Department of Pediatric Endocrinology and Metabolism, Children's Medical Center, Osaka City General Hospital, 2-13-22 Miyakojima-Hondori, Miyakojima, Osaka 534-0021, Japan.
Pediatr Diabetes. 2012 Feb;13(1):26-32. doi: 10.1111/j.1399-5448.2011.00827.x. Epub 2011 Nov 8.
In Asians, mutations in the known maturity-onset diabetes of the young (MODY) genes have been identified in only <15% of patients. These results were obtained mostly through studies on adult patients.
To investigate the molecular basis of Japanese patients with pediatric-onset MODY-type diabetes.

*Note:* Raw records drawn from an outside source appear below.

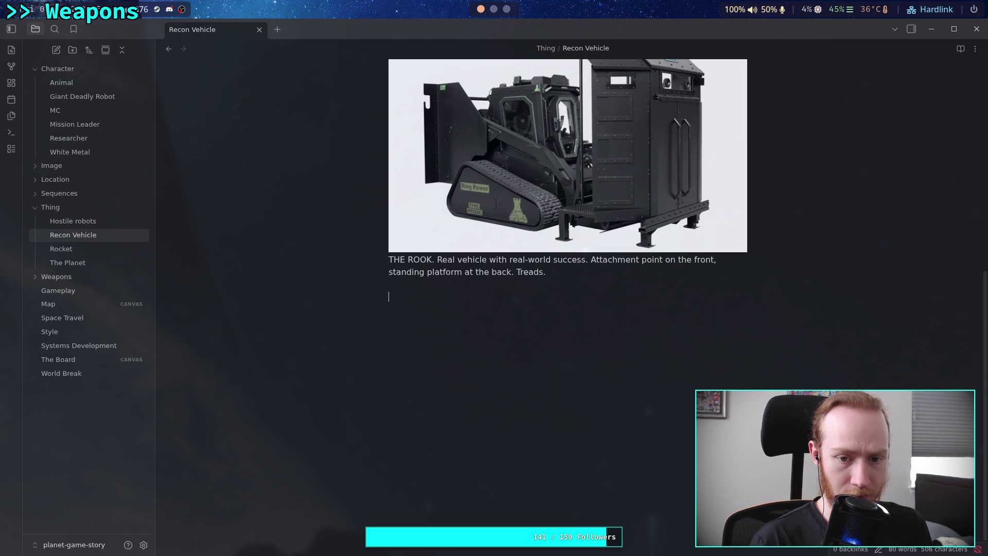
{"action": "type", "text": "[[cam"}
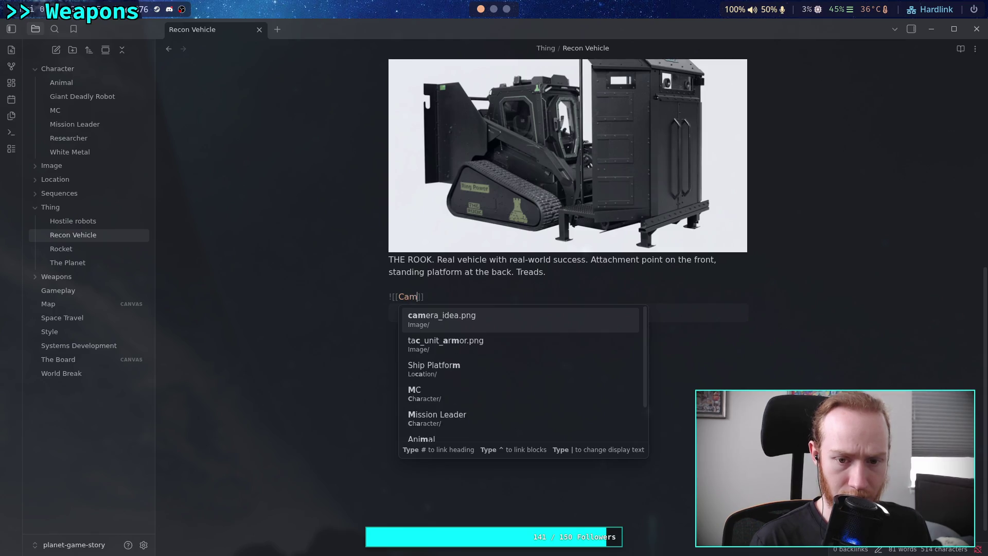
{"action": "key", "text": "Return"}
{"action": "left_click", "coordinate": [470, 297]}
{"action": "type", "text": "|500"}
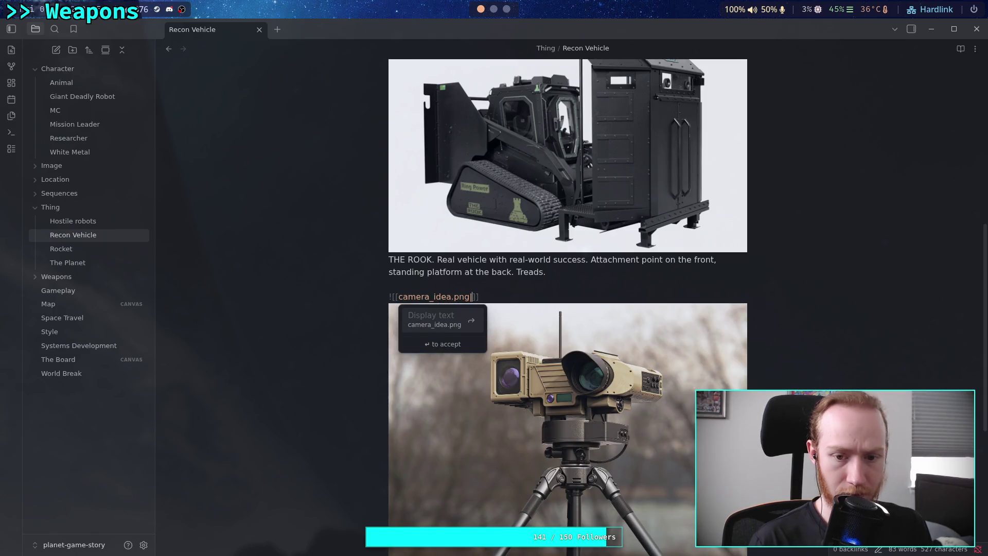
{"action": "key", "text": "Return"}
{"action": "key", "text": "Return"}
{"action": "type", "text": "Could be"}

Eighty Japanese patients with pediatric-onset MODY-type diabetes.
Mitochondrial 3243A>G mutation was first tested by the polymerase chain reaction restriction fragment length polymorphism analysis for maternally inherited families. Then, all coding exons and exon-intron boundaries of the HNF1A, HNF1B, GCK, and HNF4A genes were amplified from genomic DNA and directly sequenced. Multiplex ligation-dependent probe amplification analysis was also performed to detect whole-exon deletions.

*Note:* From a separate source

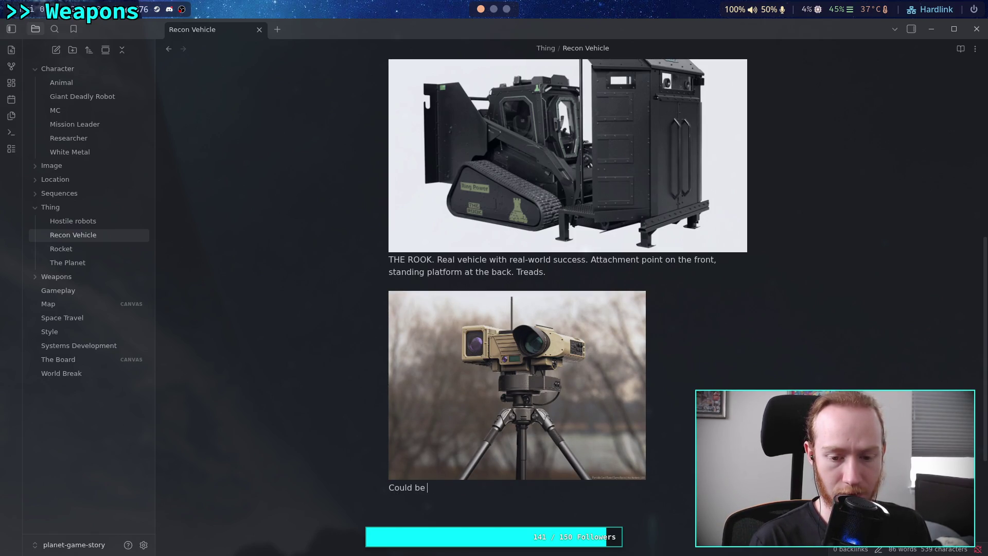
Caption it 'the camera [[MC]] uses to photograph the lake' and paste its ArtStation link below.
{"action": "type", "text": "the camera the ["}
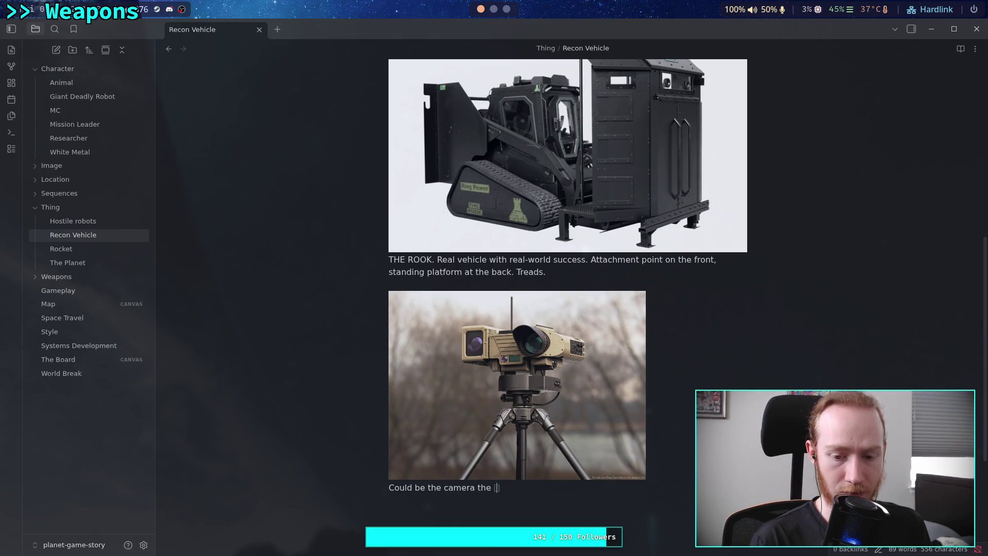
{"action": "type", "text": "[MC"}
{"action": "key", "text": "Return"}
{"action": "type", "text": "uses to phot"}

After excluding one patient with a mitochondrial 3243A>G, mutations were identified in 38 (48.1%) patients; 18 had GCK mutations, 11 had HNF1A mutations, 3 had HNF4A mutations, and 6 had HNF1B mutations. In patients aged <8 yr, mutations were detected mostly in GCK at a higher frequency (63.6%). In patients >9 yr of age, mutations were identified less frequently (45.1%), with HNF1A mutations being the most frequent. A large fraction of mutation-negative patients showed elevated homeostasis model assessment (HOMA) insulin-resistance and normal HOMA-β indices. Most of the HNF1B mutations were large deletions, and, interestingly, renal cysts were undetectable in two patients with whole-gene deletion of HNF1B.

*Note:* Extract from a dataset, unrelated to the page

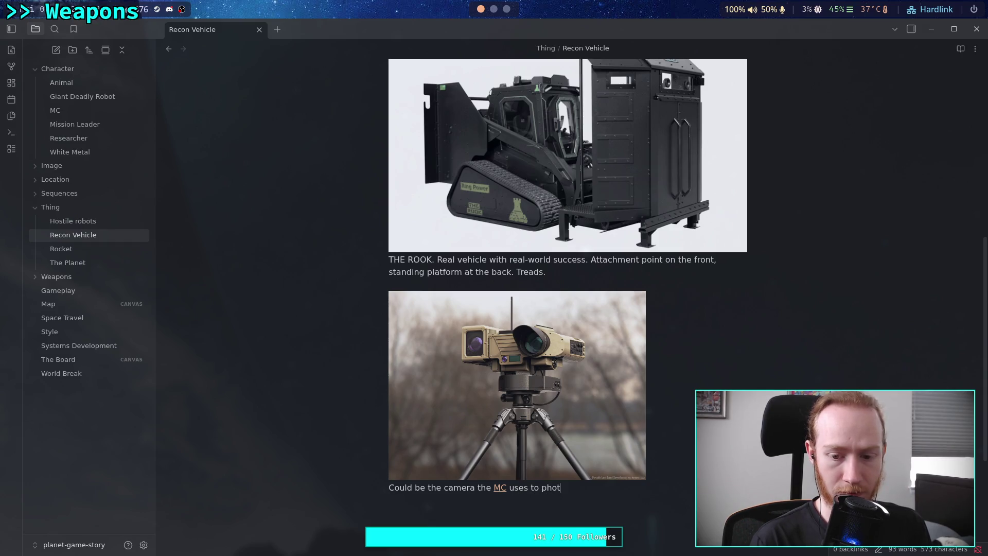
{"action": "type", "text": "ograph the lake."}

In Japanese patients with pediatric-onset MODY-type diabetes, mutations in known genes were identified at a much higher frequency than previously reported for adult Asians. A fraction of mutation-negative patients presented with insulin-resistance and normal insulin-secretory capacities resembling early-onset type 2 diabetes.
在亚洲人中,已知的青少年发病的成年型糖尿病(MODY)基因突变在<15%的患者中被发现。这些结果主要是通过对成年患者的研究获得的。
研究日本儿科起病 MODY 型糖尿病患者的分子基础。
80 例日本儿科起病 MODY 型糖尿病患者。
首先通过聚合酶链反应限制性片段长度多态性分析对母系遗传家系进行线粒体 3243A>G 突变检测。然后,从基因组 DNA 中扩增 HNF1A、HNF1B、GCK 和 HNF4A 基因的所有编码外显子和外显子-内含子边界,并直接测序。还进行了多重连接依赖性探针扩增分析以检测整个外显子缺失。
排除 1 例线粒体 3243A>G 患者后,在 38 例(48.1%)患者中发现了突变;18 例为 GCK 突变,11 例为 HNF1A 突变,3 例为 HNF4A 突变,6 例为 HNF1B 突变。在年龄<8 岁的患者中,GCK 突变的发生率较高(63.6%)。在年龄>9 岁的患者中,突变的发生率较低(45.1%),其中 HNF1A 突变最常见。大部分突变阴性患者表现出升高的稳态模型评估(HOMA)胰岛素抵抗和正常 HOMA-β指数。大多数 HNF1B 突变是大片段缺失,有趣的是,在两名 HNF1B 全基因缺失的患者中,肾囊肿无法检测到。
在日本儿科起病 MODY 型糖尿病患者中,已知基因的突变频率明显高于以前报道的亚洲成年患者。一部分突变阴性患者表现为胰岛素抵抗和正常的胰岛素分泌能力,类似于早发型 2 型糖尿病。